If there is a way to attack Tennessee right now, it’s on the ground — less because of personnel, and more because this new Titans defense is more pass-focused than it was in the past. The Titans have been one of the most opponent-specific teams in the league to begin the season, and they’ll have a plan in place to take away the low-end weapons Josh Allen is being forced to rely on, and to confuse him on the back end.

If you can find a week-winning score on the Buffalo offense, that’s awesome. I wish you the best of luck on the other spots on your roster.

JM’S INTERPRETATION

As is the case each week right now, one of the better DST options on any given slate will be “whichever defense is facing the Bills.” No team has taken more sacks, and only two teams have thrown more interceptions.

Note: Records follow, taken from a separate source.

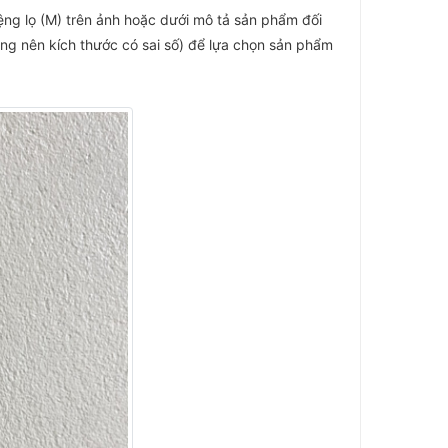
ệng lọ (M) trên ảnh hoặc dưới mô tả sản phẩm đối
ông nên kích thước có sai số) để lựa chọn sản phẩm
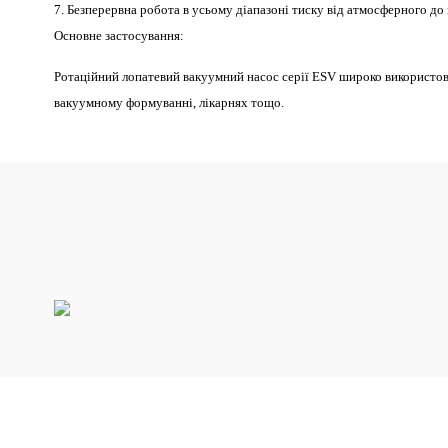
7. Безперервна робота в усьому діапазоні тиску від атмосферного до
Основне застосування:
Ротаційний лопатевий вакуумний насос серії ESV широко використову
вакуумному формуванні, лікарнях тощо.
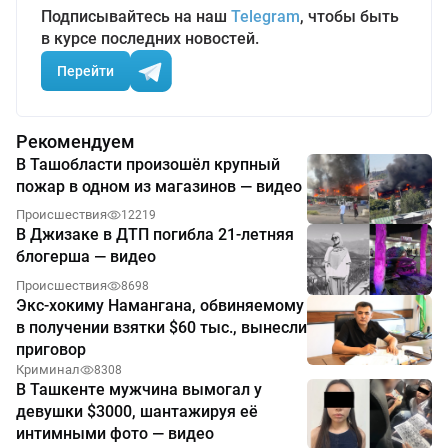
Подписывайтесь на наш
Telegram
, чтобы быть
в курсе последних новостей.
Перейти
Рекомендуем
В Ташобласти произошёл крупный
пожар в одном из магазинов — видео
Происшествия
12219
В Джизаке в ДТП погибла 21-летняя
блогерша — видео
Происшествия
8698
Экс-хокиму Намангана, обвиняемому
в получении взятки $60 тыс., вынесли
приговор
Криминал
8308
В Ташкенте мужчина вымогал у
девушки $3000, шантажируя её
интимными фото — видео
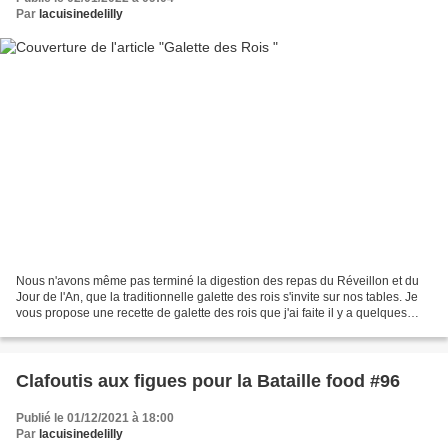
Par
lacuisinedelilly
Nous n'avons même pas terminé la digestion des repas du Réveillon et du
Jour de l'An, que la traditionnelle galette des rois s'invite sur nos tables. Je
vous propose une recette de galette des rois que j'ai faite il y a quelques
années. Elle est plus...
Clafoutis aux figues pour la Bataille food #96
Publié le 01/12/2021 à 18:00
Par
lacuisinedelilly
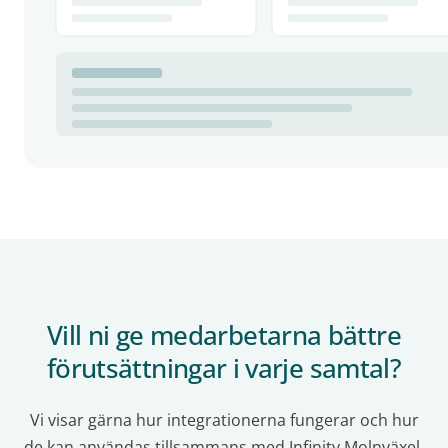
Vill ni ge medarbetarna bättre
förutsättningar i varje samtal?
Vi visar gärna hur integrationerna fungerar och hur
de kan användas tillsammans med Infinity Molnväxel.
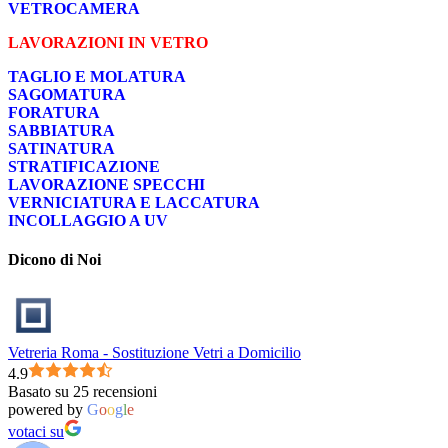
VETROCAMERA
LAVORAZIONI IN VETRO
TAGLIO E MOLATURA
SAGOMATURA
FORATURA
SABBIATURA
SATINATURA
STRATIFICAZIONE
LAVORAZIONE SPECCHI
VERNICIATURA E LACCATURA
INCOLLAGGIO A UV
Dicono di Noi
Vetreria Roma - Sostituzione Vetri a Domicilio
4.9
Basato su 25 recensioni
powered by
G
o
o
g
l
e
votaci su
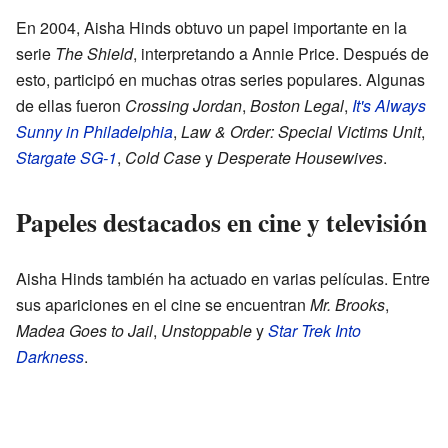
En 2004, Aisha Hinds obtuvo un papel importante en la
serie
The Shield
, interpretando a Annie Price. Después de
esto, participó en muchas otras series populares. Algunas
de ellas fueron
Crossing Jordan
,
Boston Legal
,
It's Always
Sunny in Philadelphia
,
Law & Order: Special Victims Unit
,
Stargate SG-1
,
Cold Case
y
Desperate Housewives
.
Papeles destacados en cine y televisión
Aisha Hinds también ha actuado en varias películas. Entre
sus apariciones en el cine se encuentran
Mr. Brooks
,
Madea Goes to Jail
,
Unstoppable
y
Star Trek Into
Darkness
.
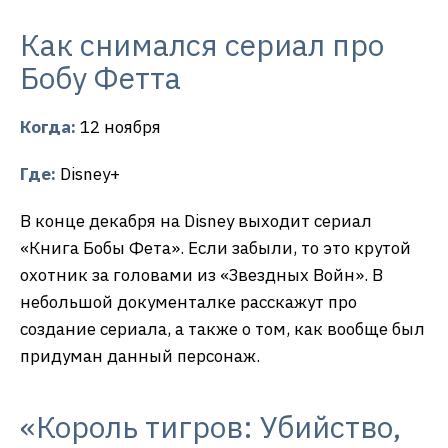
Как снимался сериал про
Бобу Фетта
Когда:
12 ноября
Где:
Disney+
В конце декабря на Disney выходит сериал
«Книга Бобы Фета». Если забыли, то это крутой
охотник за головами из «Звездных Войн». В
небольшой документалке расскажут про
создание сериала, а также о том, как вообще был
придуман данный персонаж.
«Король тигров: Убийство,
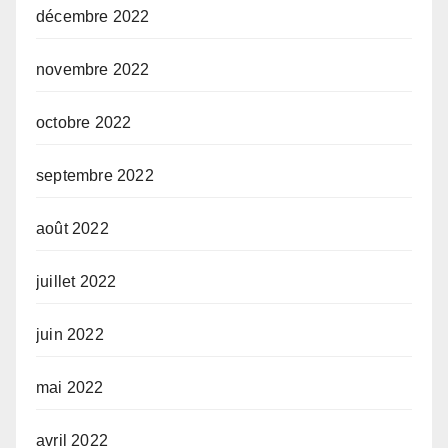
décembre 2022
novembre 2022
octobre 2022
septembre 2022
août 2022
juillet 2022
juin 2022
mai 2022
avril 2022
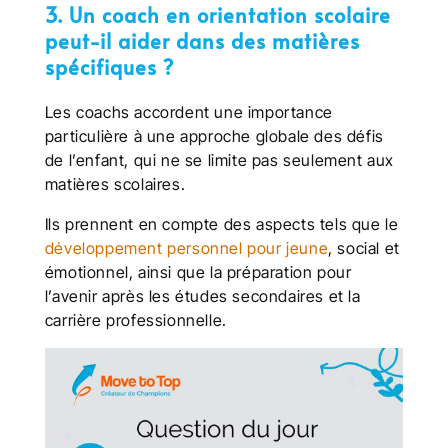
3. Un coach en orientation scolaire
peut-il aider dans des matières
spécifiques ?
Les coachs accordent une importance
particulière à une approche globale des défis
de l’enfant, qui ne se limite pas seulement aux
matières scolaires.
Ils prennent en compte des aspects tels que le
développement personnel pour jeune
, social et
émotionnel, ainsi que la préparation pour
l’avenir après les études secondaires et la
carrière professionnelle.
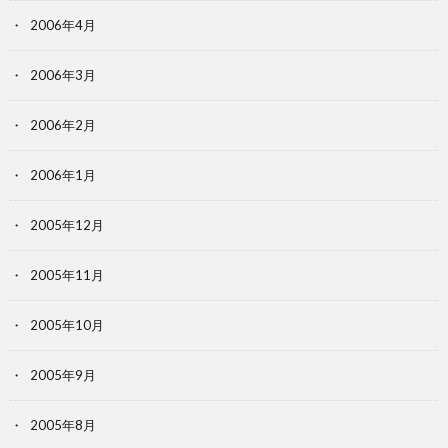
2006年4月
2006年3月
2006年2月
2006年1月
2005年12月
2005年11月
2005年10月
2005年9月
2005年8月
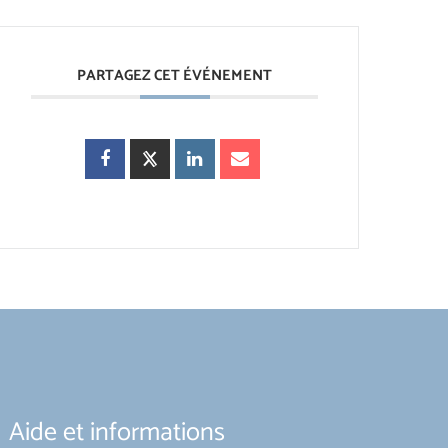
PARTAGEZ CET ÉVÉNEMENT
Aide et informations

If you feel compelled to use Bills players, Josh Allen has the ability to toss a long touchdown and run another one in — creating slim optimism for a solid game at a low salary. Obviously, I won’t be going there myself.

The targets for Corey Davis are awesome, though the matchup is middling, and there is a chance that passing volume will be held to the lower end for Tennessee this week. He is the best play on FanDuel, where he costs only 10.67% of the salary cap and has strong touchdown upside for the price. On DraftKings (12.8%) and FantasyDraft (12.0%), he appears to be slightly overpriced in this spot. I will note that Davis has the talent and role to be priced over 15% of the salary cap if this offense gets fully on track later in the season — so he’s underpriced in that sense. He makes for an interesting upside play in tourneys who likely won’t hurt you if he “misses,” as the targets will be there.

DraftKings and FantasyDraft gave us an interesting cash game question with Taywan Taylor at only 8.0% and 8.4% of the salary cap, respectively. Taylor saw nine targets on 43 Mariota pass attempts last week, and six or seven targets would be reasonable here in a likely 30 to 35 pass game. Buffalo tackles well, but Taylor with the ball in his hands is dangerous against any defense. This is actually the first game I’m writing up on the Sunday slate, so I am not yet sure what value looks like on this slate, and I have no idea if Taywan will make my Player Grid on Saturday; but he’s definitely a guy I’ll be marking down for now and digging into deeper during the second half of the week.

You could chase one of the Titans’ running backs, as one or the other should post a solid game here. Mariota is also in play for his upside, though the likeliest case is a modest line with under 36 pass attempts and around 250 to 280 yards. Mariota’s legs and his well-schemed offense obviously give him greater potential than most other quarterbacks to exceed that projection, if you want to chase in tourneys.